I want to understand the following recurrence relation from https://oeis.org/A140993. I see the triangle it creates, but I don't understand how to generate the triangle from the formula.
Can someone explain it and give an example of calculating a few levels of it?
Triangle read by rows:
recurrence G(n,k): G(n, n)=G(n+1, 1)=1,
G(n+2, 2)=2,
G(n+3, k)=G(n+1, k-1)+G(n+1, k-2)+G(n+2, k-1) for k:=2..(n+2), 0<=k<=n.
Triangle begins:
1
1 1
1 2 1
1 2 4 1
1 2 5 7 1
1 2 5 11 12 1
1 2 5 12 23 20 1
1 2 5 12 28 46 33 1
1 2 5 12 29 63 89 54 1
1 2 5 12 29 69 137 168 88 1
1 2 5 12 29 70 161 289 311 143 1
1 2 5 12 29 70 168 367 594 567 232 1
1 2 5 12 29 70 169 399 817 1194 1021 376 1
1 2 5 12 29 70 169 407 934 1778 2355 1820 609 1
The number $G(n,k)$ appears in row $n$, column $k$ of the array. We’re told that $G(n,n)=1$ for all $n\ge 1$, so the diagonal is all ones. This includes $G(1,1)$, the element at the top of the array. We’re also told that $G(n+1,1)=1$ for all $n\ge 1$; that says that $G(n,1)=1$ for $n\ge 2$, and we already knew that $G(1,1)=1$, so the entire first column is all ones.

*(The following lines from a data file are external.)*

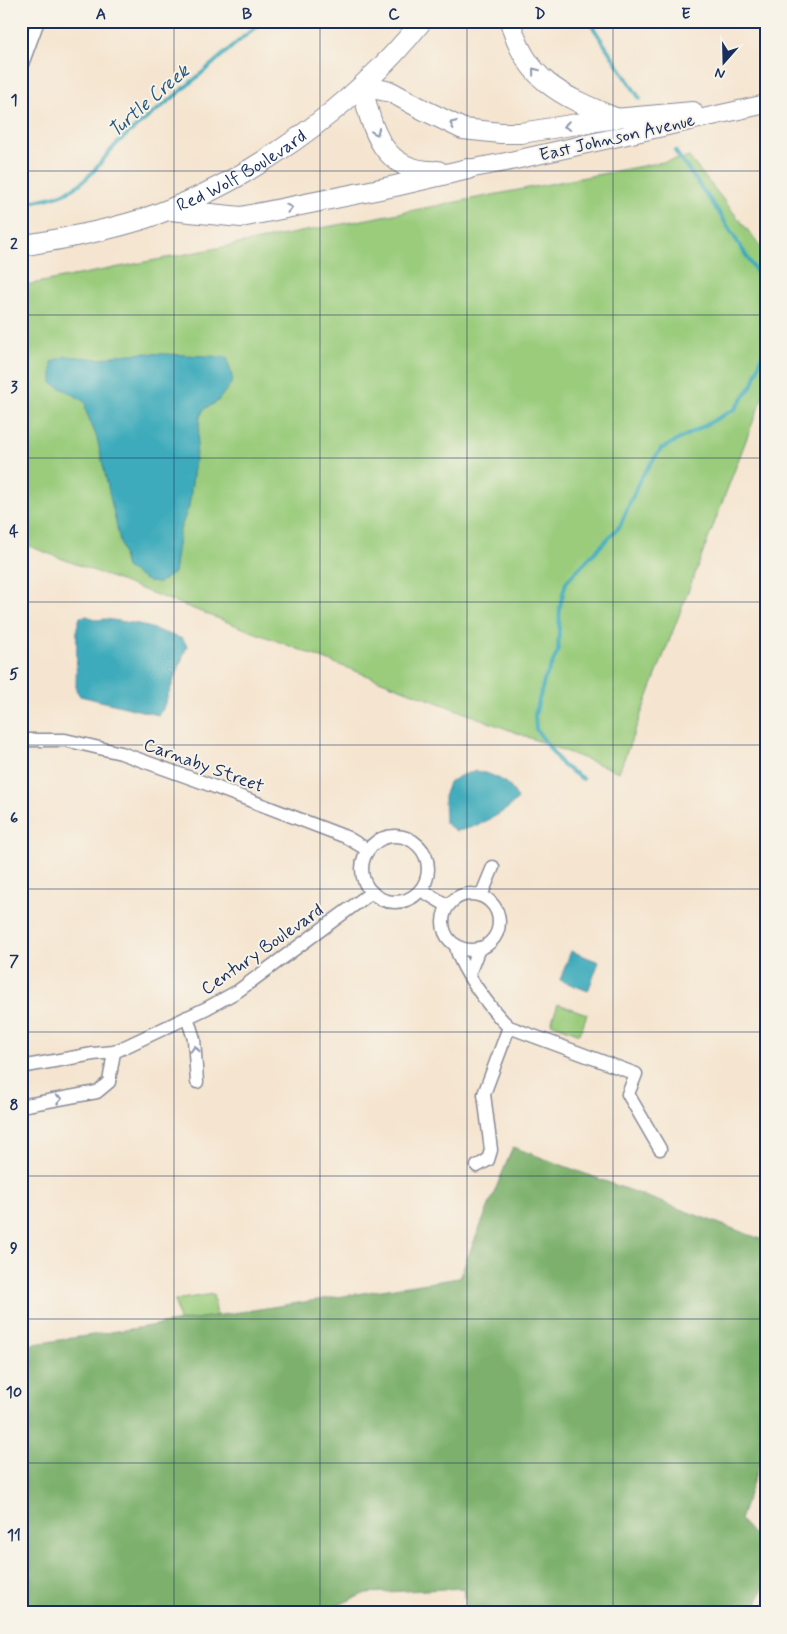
<svg xmlns="http://www.w3.org/2000/svg" width="787" height="1634" viewBox="0 0 787 1634" font-family="Mynerve,sans-serif">
<rect width="100%" height="100%" fill="#f7f3e8"/>
<filter id="ink" filterUnits="userSpaceOnUse"><feTurbulence type="fractalNoise" baseFrequency=".02" numOctaves="2"/><feDisplacementMap in="SourceGraphic" scale="10" xChannelSelector="R" yChannelSelector="G"/><feConvolveMatrix kernelMatrix="1 2 1 2 8 2 1 2 1" color-interpolation-filters="sRGB"/></filter>
<filter id="wash" filterUnits="userSpaceOnUse"><feTurbulence type="fractalNoise" baseFrequency=".0096" numOctaves="4" result="noise"/><feDisplacementMap in="SourceGraphic" scale="20" xChannelSelector="R" yChannelSelector="G"/><feGaussianBlur stdDeviation="1.12" result="paint"/><feColorMatrix in="noise" values="0 0 0 0 0 0 0 0 0 0 0 0 0 0 0 0 0 1.4 0 .05"/><feComposite in="paint" operator="in"/></filter>
<g filter="url(#wash)">
<rect width="100%" height="100%" fill="#f5e5d0"/>
<path fill="#9acc7c" stroke="#5a7e6d" d="M689,157L766,253V388L619,772L21,543V286Z
M558,1004L587,1014L580,1034L551,1023Z
M213,1294L217,1316L179,1322L175,1300Z"/>
<path fill="#7bb06c" stroke="#4b7065" d="M513,1147L766,1241V1444L740,1520L766,1548V1581L753,1613H467L464,1588L366,1593L334,1607L331,1613H21V1346L459,1278Z"/>
<path fill="#3cabbb" stroke="#2c6d8c" d="M144,353L227,357L233,381L217,402L204,409L200,417L199,430L189,506L180,530L174,573L159,583L149,582L126,568L97,438L85,409L86,404C82,398 60,388 52,383V362L66,356L101,359L118,355Z
M87,616L97,620L106,619L139,624L183,639L187,646L162,711L158,715L80,696L76,690L77,627L80,617Z
M477,771C495,775 510,781 518,799C506,813 474,829 456,831L445,823L444,797L449,782L462,775Z
M571,951L599,962L588,991L560,980Z"/>
<g fill="none" stroke-linecap="round" stroke-linejoin="round">
<path stroke="#3cabbb" stroke-width="4" d="M589,21L640,99
M675,151L718,211L766,287
M21,204C38,200 57,198 72,189C95,176 104,154 123,138C140,123 158,110 176,95C205,71 233,45 263,21
M583,779L562,765L536,729L535,715L544,681L558,651L560,606L566,582L620,526L640,479L661,449L735,409L753,384L766,343"/>
</g>
</g>
<g filter="url(#ink)">
<g fill="none" stroke-linecap="round" stroke-linejoin="round">
<g stroke="#888a97" stroke-width="15">
<path id="minor" d="M21,67L38,21
M21,740H65L121,753L202,782L346,837L368,850
M362 869a33 33 0 1 1 66 0a33 33 0 1 1-66 0Z
M421,890L448,906
M443 922a28 28 0 1 1 56 0a28 28 0 1 1-56 0Z
M481,896L493,867
M456,945C458,967 493,1012 509,1027L636,1074L628,1094L660,1149
M469,974L479,948
M187,1017L194,1039L197,1082
M21,1067L93,1054L114,1052L207,1008L238,991L372,892
M21,1106L97,1092L109,1082L114,1052
M477,1166L488,1160L491,1150L484,1094L509,1027"/>
</g>
<g stroke="#888a97" stroke-width="20">
<path id="secondary" d="M615,118L693,111
M468,169L506,162L766,104"/>
</g>
<g stroke="#888a97" stroke-width="22">
<g id="trunk">
<path d="M510,21C526,82 563,96 615,118"/>
<path d="M362,86L391,92L424,110L463,129L501,133H521L615,118"/>
<path d="M362,86C372,130 383,174 438,171"/>
<path d="M170,210L241,217L395,186L468,169"/>
<path id="s1" d="M21,246C61,239 101,232 140,220C246,185 352,109 422,21"/>
</g>
</g>
<use href="#minor" stroke="#fff" stroke-width="12"/>
<use href="#secondary" stroke="#fff" stroke-width="18"/>
<use href="#trunk" stroke="#fff" stroke-width="20"/>
</g>
<defs><path id="oneway-chevron" d="M-2-3.5L2.5 0L-2 3.5" fill="none" stroke-width="1.6" stroke-linecap="round" stroke-linejoin="round" transform="scale(1.25)"/></defs>
<g stroke="#8d97ae">
<use href="#oneway-chevron" transform="translate(535 71) rotate(-129)"/>
<use href="#oneway-chevron" transform="translate(453 124) rotate(-155)"/>
<use href="#oneway-chevron" transform="translate(567 126) rotate(171)"/>
<use href="#oneway-chevron" transform="translate(376 132) rotate(68)"/>
<use href="#oneway-chevron" transform="translate(289 208) rotate(-11)"/>
<use href="#oneway-chevron" transform="translate(195 1049) rotate(-93)"/>
<use href="#oneway-chevron" transform="translate(59 1099) rotate(-11)"/>
</g>
</g>
<path fill="none" stroke="#1b2f5e" stroke-width="1" stroke-opacity="0.55" d="M174,21V1613M320,21V1613M467,21V1613M613,21V1613M21,171H766M21,315H766M21,458H766M21,602H766M21,745H766M21,889H766M21,1032H766M21,1176H766M21,1319H766M21,1463H766"/>
<g text-anchor="middle" stroke-width="4" stroke-linejoin="round" paint-order="stroke">
<g font-size="18" fill="#1b2f5e" stroke="#f7f3e8">
<text transform="translate(617 137) rotate(-13)" y="6">East Johnson Avenue</text>
<text dy="6" stroke="none"><textPath href="#s1" startOffset="235">Red Wolf Boulevard</textPath></text>
<text transform="translate(204 765) rotate(20)" y="6">Carnaby Street</text>
<text transform="translate(262 949) rotate(-35)" y="6">Century Boulevard</text>
</g>
<g font-size="19" font-style="italic" fill="#275a7f" stroke="#f7f3e8">
<text transform="translate(148 100) rotate(-41)" y="7">Turtle Creek</text>
</g>
</g>
<rect width="787" height="1634" fill="none" stroke="#f7f3e8" stroke-width="55"/>
<g transform="translate(724 62) rotate(200)" stroke="#f7f3e8" stroke-width="4" paint-order="stroke">
<path d="M0-4L9 19L0 12L-9 19Z" fill="#1b2f5e"/>
<text y="-8" font-size="14" font-weight="bold" text-anchor="middle" fill="#1b2f5e">N</text>
</g>
<rect x="28" y="28" width="732" height="1578" fill="none" stroke="#1b2f5e" stroke-width="2"/>
<g font-size="16" text-anchor="middle" font-weight="bold" fill="#1b2f5e">
<text x="101" y="19">A</text>
<text x="247" y="19">B</text>
<text x="394" y="19">C</text>
<text x="540" y="19">D</text>
<text x="686" y="19">E</text>
<text x="14" y="105">1</text>
<text x="14" y="249">2</text>
<text x="14" y="392">3</text>
<text x="14" y="536">4</text>
<text x="14" y="679">5</text>
<text x="14" y="823">6</text>
<text x="14" y="966">7</text>
<text x="14" y="1110">8</text>
<text x="14" y="1253">9</text>
<text x="14" y="1397">10</text>
<text x="14" y="1540">11</text>
</g>
</svg>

So far we have this:
$$\begin{array}{c|cc} n\backslash k&1&2&3&4&5\\ \hline 1&1\\ 2&1&1\\ 3&1&-&1\\ 4&1&-&-&1\\ 5&1&-&-&-&1 \end{array}$$
Next we learn that $G(n+2,2)=2$ for all $n\ge 1$; that is, $G(n,2)=2$ for all $n\ge 3$. Now we have:
$$\begin{array}{c|cc} n\backslash k&1&2&3&4&5\\ \hline 1&1\\ 2&1&1\\ 3&1&2&1\\ 4&1&2&-&1\\ 5&1&2&-&-&1 \end{array}\tag{1}$$
Finally we come to the main recurrence:
$$G(n+3,k)=G(n+1,k-1)+G(n+1,k-2)+G(n+2,k-1)\tag{2}$$
for $k=2,3,\ldots,n+1$. The use of $n+3$ really just says that we’re talking about row $4$ and later; we could instead write $(2)$ as
$$G(n,k)=G(n-2,k-1)+G(n-2,k-2)+G(n-1,k-1)\tag{3}$$
for $n\ge 4$ and $2\le k\le n-1$. This says that each entry whose value has not been determined by the earlier clauses of the definition of $G$ is the sum of three entries above and to the left of it, as you can see from the following small piece of the array:
$$\begin{array}{|c|c|c|} \hline G(n-2,k-2)&G(n-2,k-1)\\ \hline &G(n-1,k-1)\\ \hline &&G(n,k)\\ \hline \end{array}$$
The first missing entry in $(1)$ is $G(4,3)$; according to $(3)$, this is
$$G(4,3)=G(2,2)+G(2,1)+G(3,2)=1+1+2=4\;,$$
as also shown by the brown and red entries below:
$$\begin{array}{c|cc} n\backslash k&1&2&3&4&5\\ \hline 1&1\\ 2&\color{brown}1&\color{brown}1\\ 3&1&\color{brown}2&1\\ 4&1&2&\color{red}4&1\\ 5&1&2&-&-&1 \end{array}$$
Similarly,
$$G(5,3)=G(3,2)+G(3,1)+G(4,2)=2+1+2=5\;:$$
$$\begin{array}{c|cc} n\backslash k&1&2&3&4&5\\ \hline 1&1\\ 2&1&1\\ 3&\color{brown}1&\color{brown}2&1\\ 4&1&\color{brown}2&4&1\\ 5&1&2&\color{red}5&-&1 \end{array}$$
Finally,
$$G(5,4)=G(3,3)+G(3,2)+G(4,3)=1+2+4=7\;:$$
$$\begin{array}{c|cc} n\backslash k&1&2&3&4&5\\ \hline 1&1\\ 2&1&1\\ 3&1&\color{brown}2&\color{brown}1\\ 4&1&2&\color{brown}4&1\\ 5&1&2&5&\color{red}7&1 \end{array}$$
And the array continues to grow in this fashion.